The Ambubasi mela is one of the numerous religious fairs and festivals celebrated with religious fervor in India. Various legends and beliefs are related to this fair. For all the followers of the Hindu religion, especially the locals, this festival is of great importance. This Ambubasi fair is organized every year during monsoon in the Kamakhya temple at Guwahati. The fair attracts thousands of devotees from all over the country and abroad. Ambubasi is closely related to the tantrik rituals that are performed during this festival.The Ambubasi fair is organized every year during monsoon in the Kamakhya temple in Guwahati, Assam. An important feature of this fair is the worship related to the tantrik cult. It is associated with the legend of menstrual cycle of the Goddess Kamakhya and accordingly the temple remains closed for three days, at the end of which the devotees throng to perform puja. It is held during the monsoons and an interesting phenomenon is that it rains almost the entire week when it is celebrated. This is considered auspicious; as the local belief is that rain purifies earth, making it ready for harvesting. The presence of sadhus from all over the country and the local handicrafts being sold, mingle and add a riot of color to the festivities.

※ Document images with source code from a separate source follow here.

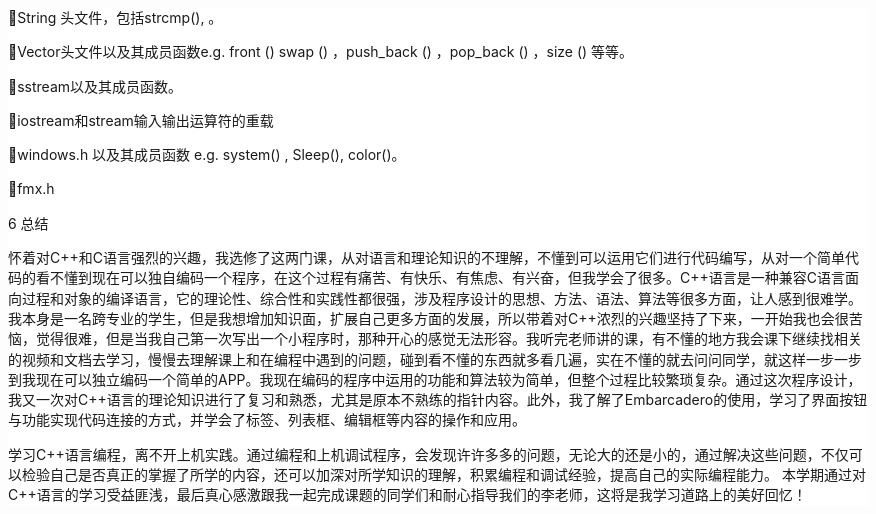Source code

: String 头文件，包括strcmp(), 。

Vector头文件以及其成员函数e.g. front () swap () ，push_back () ，pop_back () ，size () 等等。

sstream以及其成员函数。

iostream和stream输入输出运算符的重载

windows.h 以及其成员函数 e.g. system() , Sleep(), color()。

fmx.h

6 总结

怀着对C++和C语言强烈的兴趣，我选修了这两门课，从对语言和理论知识的不理解，不懂到可以运用它们进行代码编写，从对一个简单代码的看不懂到现在可以独自编码一个程序，在这个过程有痛苦、有快乐、有焦虑、有兴奋，但我学会了很多。C++语言是一种兼容C语⾔⾯向过程和对象的编译语⾔，它的理论性、综合性和实践性都很强，涉及程序设计的思想、方法、语法、算法等很多方面，让人感到很难学。我本身是一名跨专业的学生，但是我想增加知识面，扩展自己更多方面的发展，所以带着对C++浓烈的兴趣坚持了下来，一开始我也会很苦恼，觉得很难，但是当我自己第一次写出一个小程序时，那种开心的感觉无法形容。我听完老师讲的课，有不懂的地方我会课下继续找相关的视频和⽂档去学习，慢慢去理解课上和在编程中遇到的问题，碰到看不懂的东西就多看⼏遍，实在不懂的就去问问同学，就这样一步一步到我现在可以独立编码一个简单的APP。我现在编码的程序中运用的功能和算法较为简单，但整个过程比较繁琐复杂。通过这次程序设计，我又一次对C++语言的理论知识进行了复习和熟悉，尤其是原本不熟练的指针内容。此外，我了解了Embarcadero的使用，学习了界面按钮与功能实现代码连接的方式，并学会了标签、列表框、编辑框等内容的操作和应用。

学习C++语言编程，离不开上机实践。通过编程和上机调试程序，会发现许许多多的问题，无论⼤的还是⼩的，通过解决这些问题，不仅可以检验⾃⼰是否真正的掌握了所学的内容，还可以加深对所学知识的理解，积累编程和调试经验，提⾼⾃⼰的实际编程能⼒。
本学期通过对C++语言的学习受益匪浅，最后真心感激跟我一起完成课题的同学们和耐心指导我们的李老师，这将是我学习道路上的美好回忆！
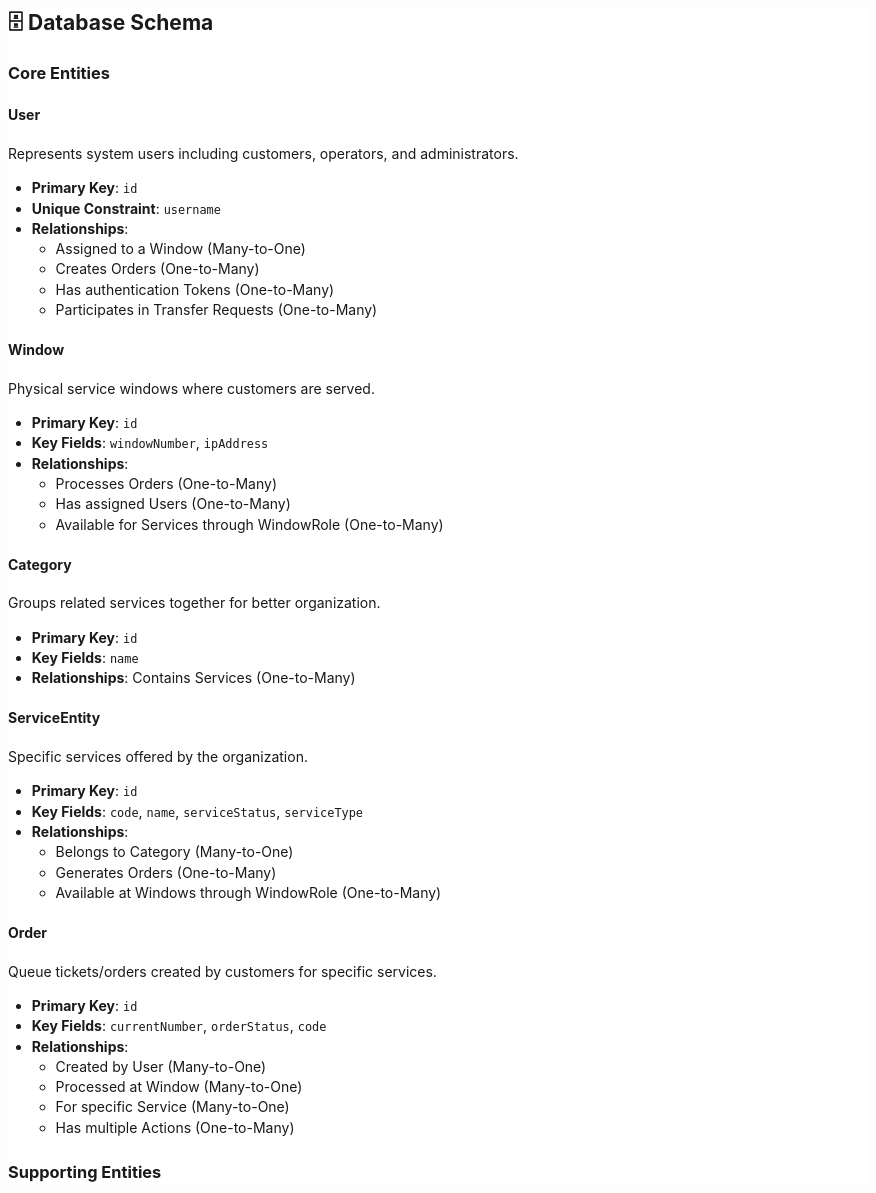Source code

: ## 🗄️ Database Schema

### Core Entities

#### **User**
Represents system users including customers, operators, and administrators.
- **Primary Key**: `id`
- **Unique Constraint**: `username`
- **Relationships**: 
  - Assigned to a Window (Many-to-One)
  - Creates Orders (One-to-Many)
  - Has authentication Tokens (One-to-Many)
  - Participates in Transfer Requests (One-to-Many)

#### **Window**
Physical service windows where customers are served.
- **Primary Key**: `id`
- **Key Fields**: `windowNumber`, `ipAddress`
- **Relationships**:
  - Processes Orders (One-to-Many)
  - Has assigned Users (One-to-Many)
  - Available for Services through WindowRole (One-to-Many)

#### **Category**
Groups related services together for better organization.
- **Primary Key**: `id`
- **Key Fields**: `name`
- **Relationships**: Contains Services (One-to-Many)

#### **ServiceEntity**
Specific services offered by the organization.
- **Primary Key**: `id`
- **Key Fields**: `code`, `name`, `serviceStatus`, `serviceType`
- **Relationships**:
  - Belongs to Category (Many-to-One)
  - Generates Orders (One-to-Many)
  - Available at Windows through WindowRole (One-to-Many)

#### **Order**
Queue tickets/orders created by customers for specific services.
- **Primary Key**: `id`
- **Key Fields**: `currentNumber`, `orderStatus`, `code`
- **Relationships**:
  - Created by User (Many-to-One)
  - Processed at Window (Many-to-One)
  - For specific Service (Many-to-One)
  - Has multiple Actions (One-to-Many)

### Supporting Entities
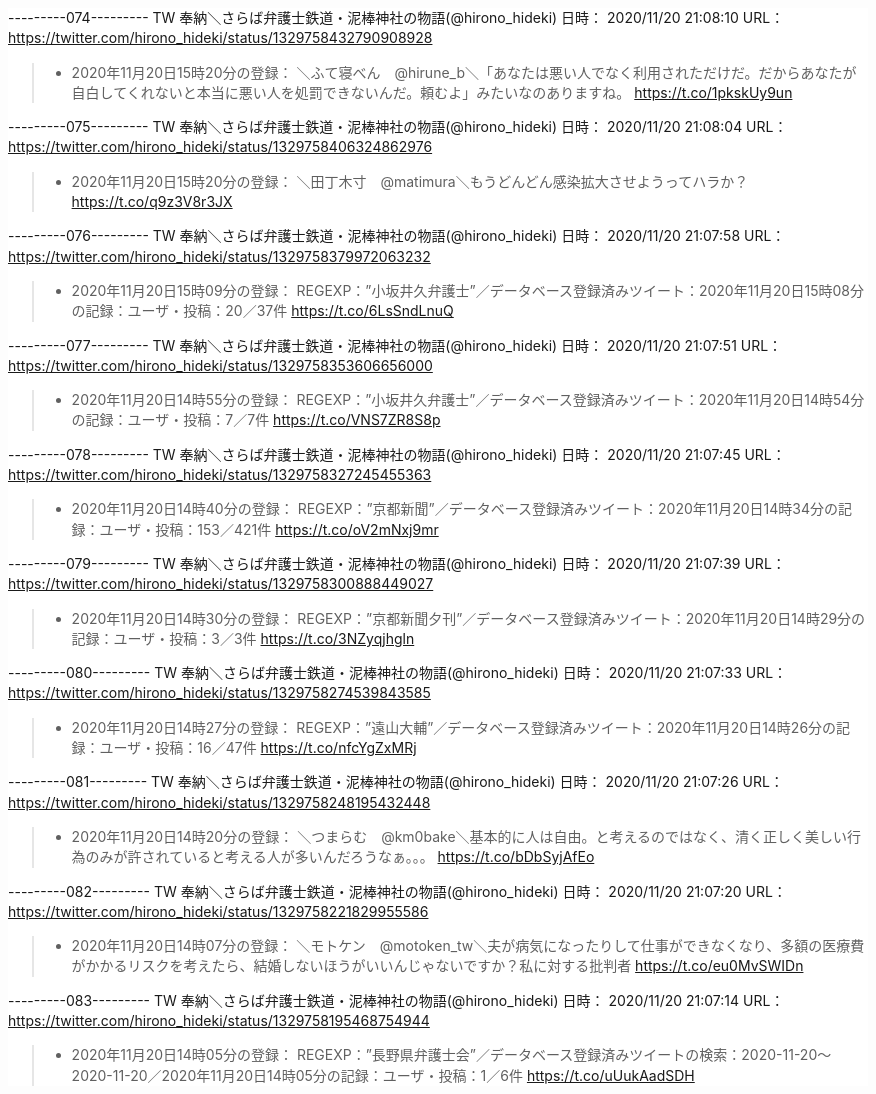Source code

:---------074---------
TW 奉納＼さらば弁護士鉄道・泥棒神社の物語(@hirono_hideki) 日時： 2020/11/20 21:08:10 URL： https://twitter.com/hirono_hideki/status/1329758432790908928
> - 2020年11月20日15時20分の登録： ＼ふて寝べん　@hirune_b＼「あなたは悪い人でなく利用されただけだ。だからあなたが自白してくれないと本当に悪い人を処罰できないんだ。頼むよ」みたいなのありますね。 https://t.co/1pkskUy9un

---------075---------
TW 奉納＼さらば弁護士鉄道・泥棒神社の物語(@hirono_hideki) 日時： 2020/11/20 21:08:04 URL： https://twitter.com/hirono_hideki/status/1329758406324862976
> - 2020年11月20日15時20分の登録： ＼田丁木寸　@matimura＼もうどんどん感染拡大させようってハラか？ https://t.co/q9z3V8r3JX

---------076---------
TW 奉納＼さらば弁護士鉄道・泥棒神社の物語(@hirono_hideki) 日時： 2020/11/20 21:07:58 URL： https://twitter.com/hirono_hideki/status/1329758379972063232
> - 2020年11月20日15時09分の登録： REGEXP：”小坂井久弁護士”／データベース登録済みツイート：2020年11月20日15時08分の記録：ユーザ・投稿：20／37件 https://t.co/6LsSndLnuQ

---------077---------
TW 奉納＼さらば弁護士鉄道・泥棒神社の物語(@hirono_hideki) 日時： 2020/11/20 21:07:51 URL： https://twitter.com/hirono_hideki/status/1329758353606656000
> - 2020年11月20日14時55分の登録： REGEXP：”小坂井久弁護士”／データベース登録済みツイート：2020年11月20日14時54分の記録：ユーザ・投稿：7／7件 https://t.co/VNS7ZR8S8p

---------078---------
TW 奉納＼さらば弁護士鉄道・泥棒神社の物語(@hirono_hideki) 日時： 2020/11/20 21:07:45 URL： https://twitter.com/hirono_hideki/status/1329758327245455363
> - 2020年11月20日14時40分の登録： REGEXP：”京都新聞”／データベース登録済みツイート：2020年11月20日14時34分の記録：ユーザ・投稿：153／421件 https://t.co/oV2mNxj9mr

---------079---------
TW 奉納＼さらば弁護士鉄道・泥棒神社の物語(@hirono_hideki) 日時： 2020/11/20 21:07:39 URL： https://twitter.com/hirono_hideki/status/1329758300888449027
> - 2020年11月20日14時30分の登録： REGEXP：”京都新聞夕刊”／データベース登録済みツイート：2020年11月20日14時29分の記録：ユーザ・投稿：3／3件 https://t.co/3NZyqjhgln

---------080---------
TW 奉納＼さらば弁護士鉄道・泥棒神社の物語(@hirono_hideki) 日時： 2020/11/20 21:07:33 URL： https://twitter.com/hirono_hideki/status/1329758274539843585
> - 2020年11月20日14時27分の登録： REGEXP：”遠山大輔”／データベース登録済みツイート：2020年11月20日14時26分の記録：ユーザ・投稿：16／47件 https://t.co/nfcYgZxMRj

---------081---------
TW 奉納＼さらば弁護士鉄道・泥棒神社の物語(@hirono_hideki) 日時： 2020/11/20 21:07:26 URL： https://twitter.com/hirono_hideki/status/1329758248195432448
> - 2020年11月20日14時20分の登録： ＼つまらむ　@km0bake＼基本的に人は自由。と考えるのではなく、清く正しく美しい行為のみが許されていると考える人が多いんだろうなぁ。。。 https://t.co/bDbSyjAfEo

---------082---------
TW 奉納＼さらば弁護士鉄道・泥棒神社の物語(@hirono_hideki) 日時： 2020/11/20 21:07:20 URL： https://twitter.com/hirono_hideki/status/1329758221829955586
> - 2020年11月20日14時07分の登録： ＼モトケン　@motoken_tw＼夫が病気になったりして仕事ができなくなり、多額の医療費がかかるリスクを考えたら、結婚しないほうがいいんじゃないですか？私に対する批判者 https://t.co/eu0MvSWIDn

---------083---------
TW 奉納＼さらば弁護士鉄道・泥棒神社の物語(@hirono_hideki) 日時： 2020/11/20 21:07:14 URL： https://twitter.com/hirono_hideki/status/1329758195468754944
> - 2020年11月20日14時05分の登録： REGEXP：”長野県弁護士会”／データベース登録済みツイートの検索：2020-11-20〜2020-11-20／2020年11月20日14時05分の記録：ユーザ・投稿：1／6件 https://t.co/uUukAadSDH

There is a legend related to Lord Shiva and his consort Goddess Parvati that is behind the beginning of this traditional fair. It is believed that Parvati had, since childhood, decided that Lord Shiva would be her husband. She underwent very rigorous fasts and meditation to please Shiva, who finally agreed to her wish and accepted her as his wife. However, Parvati’s parents were not happy with the match. Once when Parvati’s father King Daksha organized a yagna, he did not invite his daughter and son-in-law to participate in it. Parvati, who was angry at this treatment, went to her father’s place to ask the reason for it. Daksha insulted Parvati again by calling Shiva poor and wild. Being the ideal consort of Shiva, Parvati could not bear the fact that her husband was being insulted in front of all the already present guests. She immediately jumped into the yagna fire out of shame and anger and killed herself.
When Lord Shiva got to know this, he was very angry and came to Daksha’s palace. On seeing the dead body of his wife, he was so enraged that he put the body on his shoulder and started dancing the tandav or the dance of destruction. For several days the dancing continued, so much so that the earth was on the brink of being destroyed.
Then, all the other gods and goddesses appealed to Lord Vishnu to help remove the body from Shiva shoulder as this would make him stop his dance. With the help of his chakra, Lord Vishnu started cutting Goddess Parvati’s body. It is said that the parts of Parvati’s body fell at different parts of the country, which are all considered centers of power or Shakti peeth. The sex organ of Goddess Parvati is said to have fallen atop the Neelachal hill in Guwahati and that is where the Kamakhya temple stands now. For three days before the mela, the temple remains closed for visitors, as it is believed that Goddess Parvati or the mother earth has her menstrual cycle during these days and therefore she needs rest and solitude.
Another legend says that the demon Narakasura fell in love with Goddess Kamakhya once and he wanted to marry her. But as a goddess cannot marry a demon or asura, Goddess Kamakhya played a trick to save herself. She laid a condition that she would marry him only if he builds a temple for her within one night. Narakasura agreed to it and almost finished building the temple overnight. This scared Goddess Kamakhya and before the final steps of the temple were completed, a cock was sent to cry cock-a-doodle-do to announce the arrival of the morning, before it was actually dawn. This made Narakasura very angry and he killed the cock on that spot. But according to the condition Narakasura couldn’t marry goddess Kamakhya after that. It is said that the present Kamakhya temple is the same that Narakasura had made for the Goddess.
Getting there and Around
By Air –
The nearest airport is Guwahati.
By Rail –
The nearest railhead is situated at Guwahati.
By Road –
Guwahati is well connected with regular bus services from all the major cities in and around the state.
Accommodation facilities are available at reasonable prices in Guwahati with options varying from luxury to budget hotels.